Supplied data START
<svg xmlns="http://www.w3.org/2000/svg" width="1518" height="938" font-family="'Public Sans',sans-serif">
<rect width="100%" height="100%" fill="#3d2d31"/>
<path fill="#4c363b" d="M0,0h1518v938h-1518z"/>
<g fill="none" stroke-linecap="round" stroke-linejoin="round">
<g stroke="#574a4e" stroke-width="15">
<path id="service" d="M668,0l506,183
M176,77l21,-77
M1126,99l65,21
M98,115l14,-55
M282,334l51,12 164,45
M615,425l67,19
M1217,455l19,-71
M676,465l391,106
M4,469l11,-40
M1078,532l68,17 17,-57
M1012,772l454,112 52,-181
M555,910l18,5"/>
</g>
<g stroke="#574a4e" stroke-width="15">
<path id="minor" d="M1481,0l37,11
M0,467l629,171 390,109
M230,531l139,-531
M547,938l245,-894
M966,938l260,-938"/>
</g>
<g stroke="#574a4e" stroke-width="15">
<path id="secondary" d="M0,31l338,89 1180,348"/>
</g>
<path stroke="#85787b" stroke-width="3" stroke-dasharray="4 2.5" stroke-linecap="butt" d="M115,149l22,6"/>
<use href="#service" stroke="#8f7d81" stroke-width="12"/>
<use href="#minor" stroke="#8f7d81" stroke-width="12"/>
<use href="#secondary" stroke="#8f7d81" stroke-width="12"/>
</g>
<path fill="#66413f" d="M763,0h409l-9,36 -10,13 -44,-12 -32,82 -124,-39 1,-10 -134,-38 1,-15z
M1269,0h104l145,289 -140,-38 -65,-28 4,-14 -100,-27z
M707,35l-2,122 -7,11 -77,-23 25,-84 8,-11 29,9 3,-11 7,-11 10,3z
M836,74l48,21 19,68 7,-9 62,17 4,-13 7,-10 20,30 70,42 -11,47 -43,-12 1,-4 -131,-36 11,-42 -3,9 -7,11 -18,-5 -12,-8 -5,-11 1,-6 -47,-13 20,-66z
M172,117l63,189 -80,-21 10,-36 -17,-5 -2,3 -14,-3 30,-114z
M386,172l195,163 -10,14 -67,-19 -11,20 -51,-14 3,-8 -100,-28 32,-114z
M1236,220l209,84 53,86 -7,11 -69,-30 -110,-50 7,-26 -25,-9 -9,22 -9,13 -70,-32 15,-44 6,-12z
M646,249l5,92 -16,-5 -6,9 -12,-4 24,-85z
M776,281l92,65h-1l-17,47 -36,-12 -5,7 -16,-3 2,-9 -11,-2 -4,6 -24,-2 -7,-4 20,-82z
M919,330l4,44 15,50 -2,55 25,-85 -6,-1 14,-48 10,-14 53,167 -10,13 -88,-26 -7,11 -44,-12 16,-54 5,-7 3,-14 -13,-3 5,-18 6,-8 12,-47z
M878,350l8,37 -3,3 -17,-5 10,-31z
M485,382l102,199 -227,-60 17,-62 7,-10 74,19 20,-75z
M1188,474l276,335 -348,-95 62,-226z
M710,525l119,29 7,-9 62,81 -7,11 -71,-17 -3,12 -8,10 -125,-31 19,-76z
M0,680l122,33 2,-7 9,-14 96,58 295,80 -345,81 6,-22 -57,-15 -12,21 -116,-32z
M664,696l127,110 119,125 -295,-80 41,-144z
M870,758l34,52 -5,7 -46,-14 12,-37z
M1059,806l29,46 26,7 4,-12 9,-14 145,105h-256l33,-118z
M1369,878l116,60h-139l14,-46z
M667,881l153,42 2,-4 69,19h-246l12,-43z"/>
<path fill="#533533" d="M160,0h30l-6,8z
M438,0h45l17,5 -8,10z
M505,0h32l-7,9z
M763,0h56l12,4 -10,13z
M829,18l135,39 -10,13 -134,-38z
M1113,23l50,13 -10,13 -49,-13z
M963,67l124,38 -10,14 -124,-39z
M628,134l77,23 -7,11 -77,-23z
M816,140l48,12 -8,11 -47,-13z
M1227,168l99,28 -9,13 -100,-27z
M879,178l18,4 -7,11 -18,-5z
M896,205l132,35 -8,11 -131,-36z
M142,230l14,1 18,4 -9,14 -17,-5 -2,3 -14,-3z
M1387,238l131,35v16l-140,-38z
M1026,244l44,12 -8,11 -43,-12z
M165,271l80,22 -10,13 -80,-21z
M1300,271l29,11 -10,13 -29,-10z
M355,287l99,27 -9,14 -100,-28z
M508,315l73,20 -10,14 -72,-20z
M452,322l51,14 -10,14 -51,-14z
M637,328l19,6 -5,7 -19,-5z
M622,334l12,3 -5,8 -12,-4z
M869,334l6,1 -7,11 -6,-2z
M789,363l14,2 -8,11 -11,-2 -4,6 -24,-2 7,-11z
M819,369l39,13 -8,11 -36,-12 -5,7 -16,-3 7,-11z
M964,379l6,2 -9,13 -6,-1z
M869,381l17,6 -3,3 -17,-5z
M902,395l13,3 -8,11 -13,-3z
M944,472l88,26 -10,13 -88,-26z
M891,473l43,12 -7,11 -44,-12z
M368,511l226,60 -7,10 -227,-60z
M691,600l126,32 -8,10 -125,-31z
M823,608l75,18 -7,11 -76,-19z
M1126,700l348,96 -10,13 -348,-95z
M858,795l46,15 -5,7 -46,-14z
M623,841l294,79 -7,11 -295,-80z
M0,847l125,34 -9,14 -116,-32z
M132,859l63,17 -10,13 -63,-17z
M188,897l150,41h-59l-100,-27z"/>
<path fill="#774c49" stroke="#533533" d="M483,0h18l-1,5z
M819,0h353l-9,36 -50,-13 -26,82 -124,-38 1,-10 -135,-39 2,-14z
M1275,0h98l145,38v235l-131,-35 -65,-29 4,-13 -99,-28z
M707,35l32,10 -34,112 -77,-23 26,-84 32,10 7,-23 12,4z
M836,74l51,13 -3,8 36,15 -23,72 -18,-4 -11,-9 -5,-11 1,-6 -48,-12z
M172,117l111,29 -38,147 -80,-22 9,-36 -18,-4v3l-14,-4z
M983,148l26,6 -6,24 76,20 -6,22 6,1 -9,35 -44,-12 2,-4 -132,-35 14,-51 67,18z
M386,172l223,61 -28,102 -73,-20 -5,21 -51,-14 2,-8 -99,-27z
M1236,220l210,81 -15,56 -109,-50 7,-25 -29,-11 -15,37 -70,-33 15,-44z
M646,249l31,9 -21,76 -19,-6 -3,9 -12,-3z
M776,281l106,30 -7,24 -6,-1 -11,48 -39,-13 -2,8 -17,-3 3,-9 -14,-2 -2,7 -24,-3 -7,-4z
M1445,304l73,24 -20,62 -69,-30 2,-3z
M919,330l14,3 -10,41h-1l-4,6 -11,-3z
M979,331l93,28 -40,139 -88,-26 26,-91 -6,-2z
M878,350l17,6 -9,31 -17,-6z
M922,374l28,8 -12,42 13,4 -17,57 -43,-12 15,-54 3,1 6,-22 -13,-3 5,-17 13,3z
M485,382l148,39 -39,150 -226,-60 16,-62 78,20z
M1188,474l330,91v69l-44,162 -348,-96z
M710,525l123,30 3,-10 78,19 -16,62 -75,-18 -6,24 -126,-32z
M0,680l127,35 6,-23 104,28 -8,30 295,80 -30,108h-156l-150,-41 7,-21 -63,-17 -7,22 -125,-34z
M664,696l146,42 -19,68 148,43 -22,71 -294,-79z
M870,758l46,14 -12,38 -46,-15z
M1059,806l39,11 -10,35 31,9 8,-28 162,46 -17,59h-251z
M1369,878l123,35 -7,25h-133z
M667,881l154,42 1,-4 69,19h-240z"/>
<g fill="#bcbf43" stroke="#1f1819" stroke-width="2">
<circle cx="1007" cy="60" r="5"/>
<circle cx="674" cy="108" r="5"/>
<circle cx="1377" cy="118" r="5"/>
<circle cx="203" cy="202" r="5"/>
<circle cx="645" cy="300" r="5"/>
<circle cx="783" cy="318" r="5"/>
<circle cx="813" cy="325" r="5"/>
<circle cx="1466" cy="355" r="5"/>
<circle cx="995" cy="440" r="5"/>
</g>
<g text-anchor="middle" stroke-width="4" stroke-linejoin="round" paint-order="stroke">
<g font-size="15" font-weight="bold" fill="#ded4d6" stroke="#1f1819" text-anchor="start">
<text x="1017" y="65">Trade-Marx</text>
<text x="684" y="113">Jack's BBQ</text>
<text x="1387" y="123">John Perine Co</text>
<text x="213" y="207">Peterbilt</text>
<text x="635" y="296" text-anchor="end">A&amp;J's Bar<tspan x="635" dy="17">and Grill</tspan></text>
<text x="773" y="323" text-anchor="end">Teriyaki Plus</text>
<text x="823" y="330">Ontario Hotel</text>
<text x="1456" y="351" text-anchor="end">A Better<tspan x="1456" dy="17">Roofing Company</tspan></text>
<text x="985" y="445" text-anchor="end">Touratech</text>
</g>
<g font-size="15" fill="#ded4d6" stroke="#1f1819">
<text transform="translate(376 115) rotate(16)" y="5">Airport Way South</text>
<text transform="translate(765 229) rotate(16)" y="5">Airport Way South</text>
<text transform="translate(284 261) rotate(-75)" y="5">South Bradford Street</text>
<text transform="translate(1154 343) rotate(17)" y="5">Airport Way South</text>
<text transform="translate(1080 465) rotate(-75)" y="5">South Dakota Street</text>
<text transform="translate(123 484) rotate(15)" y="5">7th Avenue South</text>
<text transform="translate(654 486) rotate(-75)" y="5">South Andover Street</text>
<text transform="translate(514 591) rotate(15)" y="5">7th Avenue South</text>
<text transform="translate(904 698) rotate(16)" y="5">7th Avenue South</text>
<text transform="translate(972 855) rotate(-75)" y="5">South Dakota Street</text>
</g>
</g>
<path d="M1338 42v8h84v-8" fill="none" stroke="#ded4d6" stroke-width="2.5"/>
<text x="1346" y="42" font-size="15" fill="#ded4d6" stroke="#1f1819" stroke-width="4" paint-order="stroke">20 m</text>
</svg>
Supplied data END
Supplied data START
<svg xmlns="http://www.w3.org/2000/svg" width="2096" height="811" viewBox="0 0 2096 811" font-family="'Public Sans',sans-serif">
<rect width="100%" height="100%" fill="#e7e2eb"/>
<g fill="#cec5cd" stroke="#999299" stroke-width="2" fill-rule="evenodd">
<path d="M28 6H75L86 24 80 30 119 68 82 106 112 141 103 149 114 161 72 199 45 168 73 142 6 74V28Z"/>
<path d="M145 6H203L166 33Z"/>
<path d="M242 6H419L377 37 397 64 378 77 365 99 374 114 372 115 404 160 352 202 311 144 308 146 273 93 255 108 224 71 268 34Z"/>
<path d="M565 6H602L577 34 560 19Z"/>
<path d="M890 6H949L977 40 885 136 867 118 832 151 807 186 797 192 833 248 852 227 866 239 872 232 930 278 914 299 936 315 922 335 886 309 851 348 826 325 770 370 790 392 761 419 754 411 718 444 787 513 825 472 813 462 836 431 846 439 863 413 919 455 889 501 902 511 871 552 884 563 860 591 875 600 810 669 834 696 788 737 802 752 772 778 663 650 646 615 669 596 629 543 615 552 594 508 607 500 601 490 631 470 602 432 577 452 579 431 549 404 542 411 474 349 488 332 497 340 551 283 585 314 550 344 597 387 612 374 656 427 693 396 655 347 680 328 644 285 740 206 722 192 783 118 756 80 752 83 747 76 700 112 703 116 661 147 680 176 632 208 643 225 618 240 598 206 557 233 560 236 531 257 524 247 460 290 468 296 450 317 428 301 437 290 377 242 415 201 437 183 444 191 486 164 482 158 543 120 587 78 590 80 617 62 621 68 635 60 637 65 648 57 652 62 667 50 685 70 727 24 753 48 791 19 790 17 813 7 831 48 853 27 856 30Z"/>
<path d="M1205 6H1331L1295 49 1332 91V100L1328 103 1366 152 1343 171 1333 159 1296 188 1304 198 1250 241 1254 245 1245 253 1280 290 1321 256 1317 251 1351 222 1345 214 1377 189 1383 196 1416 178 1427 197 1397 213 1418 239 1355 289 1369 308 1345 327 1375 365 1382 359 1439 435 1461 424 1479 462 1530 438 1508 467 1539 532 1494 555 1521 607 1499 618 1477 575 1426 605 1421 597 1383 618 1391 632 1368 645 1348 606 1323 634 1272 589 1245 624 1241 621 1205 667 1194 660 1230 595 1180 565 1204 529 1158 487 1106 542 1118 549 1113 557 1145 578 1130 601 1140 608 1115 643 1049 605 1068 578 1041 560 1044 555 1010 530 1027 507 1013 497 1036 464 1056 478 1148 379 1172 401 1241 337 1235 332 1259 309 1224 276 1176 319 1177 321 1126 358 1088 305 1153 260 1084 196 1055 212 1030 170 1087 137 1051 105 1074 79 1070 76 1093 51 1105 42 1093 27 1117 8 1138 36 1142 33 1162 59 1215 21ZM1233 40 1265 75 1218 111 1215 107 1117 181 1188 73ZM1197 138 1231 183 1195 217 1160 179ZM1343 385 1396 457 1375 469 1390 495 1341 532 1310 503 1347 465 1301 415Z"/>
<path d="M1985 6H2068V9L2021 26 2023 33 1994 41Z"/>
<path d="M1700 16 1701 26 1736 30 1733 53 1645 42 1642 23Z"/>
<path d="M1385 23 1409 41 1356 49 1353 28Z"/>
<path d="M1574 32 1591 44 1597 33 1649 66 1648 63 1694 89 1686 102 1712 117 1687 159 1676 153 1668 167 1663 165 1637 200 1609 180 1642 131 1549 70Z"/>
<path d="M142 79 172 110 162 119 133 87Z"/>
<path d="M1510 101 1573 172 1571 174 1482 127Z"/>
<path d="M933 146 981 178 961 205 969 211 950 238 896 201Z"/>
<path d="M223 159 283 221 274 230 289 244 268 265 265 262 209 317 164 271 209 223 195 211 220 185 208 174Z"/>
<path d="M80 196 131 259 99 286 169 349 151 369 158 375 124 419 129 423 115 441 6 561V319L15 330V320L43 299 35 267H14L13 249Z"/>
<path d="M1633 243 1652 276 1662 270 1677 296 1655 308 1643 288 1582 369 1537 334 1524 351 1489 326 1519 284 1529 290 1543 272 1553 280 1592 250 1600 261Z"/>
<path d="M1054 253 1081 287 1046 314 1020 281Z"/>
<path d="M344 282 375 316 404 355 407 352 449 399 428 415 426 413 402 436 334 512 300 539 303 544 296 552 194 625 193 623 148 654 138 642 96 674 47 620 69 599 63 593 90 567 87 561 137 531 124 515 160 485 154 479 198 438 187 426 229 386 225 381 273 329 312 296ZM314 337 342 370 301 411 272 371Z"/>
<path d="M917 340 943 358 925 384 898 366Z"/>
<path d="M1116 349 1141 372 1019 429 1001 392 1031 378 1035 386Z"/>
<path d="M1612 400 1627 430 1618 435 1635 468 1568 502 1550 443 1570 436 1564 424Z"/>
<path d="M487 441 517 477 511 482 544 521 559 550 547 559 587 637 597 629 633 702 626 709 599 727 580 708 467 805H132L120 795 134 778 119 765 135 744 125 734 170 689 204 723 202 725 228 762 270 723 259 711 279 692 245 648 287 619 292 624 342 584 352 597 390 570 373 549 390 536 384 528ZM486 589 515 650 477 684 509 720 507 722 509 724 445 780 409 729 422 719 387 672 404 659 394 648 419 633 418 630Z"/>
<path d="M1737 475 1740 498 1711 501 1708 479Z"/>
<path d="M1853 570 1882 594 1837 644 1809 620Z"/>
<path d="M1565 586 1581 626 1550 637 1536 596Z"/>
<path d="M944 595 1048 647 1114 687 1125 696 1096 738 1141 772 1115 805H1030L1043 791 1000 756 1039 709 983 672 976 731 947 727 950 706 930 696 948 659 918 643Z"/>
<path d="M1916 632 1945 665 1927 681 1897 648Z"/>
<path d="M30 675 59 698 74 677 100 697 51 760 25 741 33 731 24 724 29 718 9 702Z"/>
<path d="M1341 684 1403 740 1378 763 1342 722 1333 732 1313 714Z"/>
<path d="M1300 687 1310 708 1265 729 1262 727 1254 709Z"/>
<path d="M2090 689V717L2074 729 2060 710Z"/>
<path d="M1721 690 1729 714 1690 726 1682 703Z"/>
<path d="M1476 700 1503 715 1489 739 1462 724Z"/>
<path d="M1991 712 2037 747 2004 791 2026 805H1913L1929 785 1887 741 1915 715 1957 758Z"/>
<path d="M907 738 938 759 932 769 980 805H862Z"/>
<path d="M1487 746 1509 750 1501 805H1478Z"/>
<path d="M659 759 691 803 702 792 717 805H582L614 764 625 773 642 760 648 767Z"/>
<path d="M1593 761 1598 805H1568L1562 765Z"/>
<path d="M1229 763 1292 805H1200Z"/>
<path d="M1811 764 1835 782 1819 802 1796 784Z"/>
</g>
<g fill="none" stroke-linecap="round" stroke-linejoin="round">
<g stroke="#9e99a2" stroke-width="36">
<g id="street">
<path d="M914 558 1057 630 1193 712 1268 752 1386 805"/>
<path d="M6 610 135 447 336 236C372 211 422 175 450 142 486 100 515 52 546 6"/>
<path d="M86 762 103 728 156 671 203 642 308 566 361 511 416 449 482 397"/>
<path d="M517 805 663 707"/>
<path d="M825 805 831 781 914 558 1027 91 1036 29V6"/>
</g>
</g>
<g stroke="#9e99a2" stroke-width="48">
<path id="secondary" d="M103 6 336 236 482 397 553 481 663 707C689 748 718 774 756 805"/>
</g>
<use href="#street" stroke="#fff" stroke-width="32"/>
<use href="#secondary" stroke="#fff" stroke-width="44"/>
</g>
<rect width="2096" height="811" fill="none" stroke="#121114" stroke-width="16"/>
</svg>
Supplied data END
Supplied data START
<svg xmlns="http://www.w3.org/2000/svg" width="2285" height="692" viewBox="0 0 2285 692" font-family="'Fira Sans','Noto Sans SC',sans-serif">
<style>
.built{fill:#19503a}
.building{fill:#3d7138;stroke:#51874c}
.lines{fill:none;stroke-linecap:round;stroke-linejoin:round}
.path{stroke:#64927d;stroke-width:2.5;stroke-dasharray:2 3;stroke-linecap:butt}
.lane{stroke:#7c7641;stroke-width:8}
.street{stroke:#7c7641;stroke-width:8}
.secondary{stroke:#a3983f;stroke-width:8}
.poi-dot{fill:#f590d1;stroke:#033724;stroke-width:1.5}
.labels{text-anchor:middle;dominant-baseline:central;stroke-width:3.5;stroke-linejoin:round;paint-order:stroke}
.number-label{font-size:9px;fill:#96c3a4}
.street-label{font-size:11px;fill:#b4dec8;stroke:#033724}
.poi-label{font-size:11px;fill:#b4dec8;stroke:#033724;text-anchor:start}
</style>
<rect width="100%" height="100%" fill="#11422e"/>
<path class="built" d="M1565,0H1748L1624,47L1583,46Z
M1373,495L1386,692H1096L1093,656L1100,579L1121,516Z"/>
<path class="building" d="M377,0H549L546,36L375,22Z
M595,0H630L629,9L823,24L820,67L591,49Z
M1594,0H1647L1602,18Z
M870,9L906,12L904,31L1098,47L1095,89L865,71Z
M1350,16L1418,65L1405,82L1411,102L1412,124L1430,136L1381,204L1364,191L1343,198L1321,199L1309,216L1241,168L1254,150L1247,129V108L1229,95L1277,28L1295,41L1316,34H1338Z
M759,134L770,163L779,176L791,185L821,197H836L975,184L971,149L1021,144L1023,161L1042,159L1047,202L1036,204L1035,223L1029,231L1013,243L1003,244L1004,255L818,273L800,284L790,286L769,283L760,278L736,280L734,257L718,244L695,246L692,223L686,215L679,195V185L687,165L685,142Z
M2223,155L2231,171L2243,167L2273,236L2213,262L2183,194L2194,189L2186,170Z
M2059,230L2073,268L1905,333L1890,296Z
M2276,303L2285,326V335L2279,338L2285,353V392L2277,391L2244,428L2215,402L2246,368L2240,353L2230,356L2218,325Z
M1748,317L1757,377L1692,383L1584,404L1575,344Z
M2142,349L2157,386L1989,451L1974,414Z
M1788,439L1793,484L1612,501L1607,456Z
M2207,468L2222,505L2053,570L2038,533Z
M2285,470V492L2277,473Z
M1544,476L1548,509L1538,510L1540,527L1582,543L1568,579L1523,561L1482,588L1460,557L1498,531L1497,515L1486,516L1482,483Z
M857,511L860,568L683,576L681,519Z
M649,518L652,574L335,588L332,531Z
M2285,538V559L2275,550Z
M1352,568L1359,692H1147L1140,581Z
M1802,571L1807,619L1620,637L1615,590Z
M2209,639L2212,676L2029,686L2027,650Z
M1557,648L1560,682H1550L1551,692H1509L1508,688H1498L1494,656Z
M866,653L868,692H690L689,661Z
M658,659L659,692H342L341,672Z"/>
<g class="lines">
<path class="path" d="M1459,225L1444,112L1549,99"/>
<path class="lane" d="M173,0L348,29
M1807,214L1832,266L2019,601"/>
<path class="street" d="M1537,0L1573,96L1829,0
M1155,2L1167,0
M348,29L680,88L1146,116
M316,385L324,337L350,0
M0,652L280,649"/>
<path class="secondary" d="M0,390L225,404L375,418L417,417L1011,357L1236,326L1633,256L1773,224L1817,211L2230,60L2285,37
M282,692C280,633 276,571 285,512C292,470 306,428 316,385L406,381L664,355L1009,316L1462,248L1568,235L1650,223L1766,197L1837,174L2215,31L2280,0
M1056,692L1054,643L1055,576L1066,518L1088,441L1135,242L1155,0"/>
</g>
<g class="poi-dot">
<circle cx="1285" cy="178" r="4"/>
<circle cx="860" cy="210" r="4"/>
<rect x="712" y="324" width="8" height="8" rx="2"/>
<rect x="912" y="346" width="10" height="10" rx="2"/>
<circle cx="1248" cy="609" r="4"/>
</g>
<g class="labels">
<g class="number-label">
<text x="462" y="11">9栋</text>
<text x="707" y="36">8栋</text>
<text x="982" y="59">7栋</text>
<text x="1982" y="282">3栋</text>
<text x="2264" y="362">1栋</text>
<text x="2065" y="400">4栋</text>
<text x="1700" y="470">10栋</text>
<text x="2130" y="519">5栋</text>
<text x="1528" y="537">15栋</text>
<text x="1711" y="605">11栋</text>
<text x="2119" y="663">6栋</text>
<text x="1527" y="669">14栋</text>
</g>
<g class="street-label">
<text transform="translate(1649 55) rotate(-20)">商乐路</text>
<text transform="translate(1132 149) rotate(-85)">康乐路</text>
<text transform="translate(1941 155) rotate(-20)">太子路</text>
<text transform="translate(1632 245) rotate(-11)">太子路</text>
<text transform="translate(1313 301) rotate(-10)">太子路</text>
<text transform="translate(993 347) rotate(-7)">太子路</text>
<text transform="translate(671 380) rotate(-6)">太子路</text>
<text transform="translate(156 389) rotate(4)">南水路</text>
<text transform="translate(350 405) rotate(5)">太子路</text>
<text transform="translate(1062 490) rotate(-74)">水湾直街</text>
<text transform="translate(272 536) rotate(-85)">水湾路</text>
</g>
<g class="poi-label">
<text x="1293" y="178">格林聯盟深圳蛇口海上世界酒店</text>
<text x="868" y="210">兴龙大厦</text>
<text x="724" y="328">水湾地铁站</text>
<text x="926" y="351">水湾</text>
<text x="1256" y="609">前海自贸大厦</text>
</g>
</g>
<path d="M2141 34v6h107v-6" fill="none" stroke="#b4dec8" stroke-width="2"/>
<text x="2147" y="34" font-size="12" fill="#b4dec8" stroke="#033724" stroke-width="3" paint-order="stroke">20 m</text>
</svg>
Supplied data END
Task directions: For each line in the entries that contains the string "lines", make a copy.

Response for this exercise:
.lines{fill:none;stroke-linecap:round;stroke-linejoin:round}
<g class="lines">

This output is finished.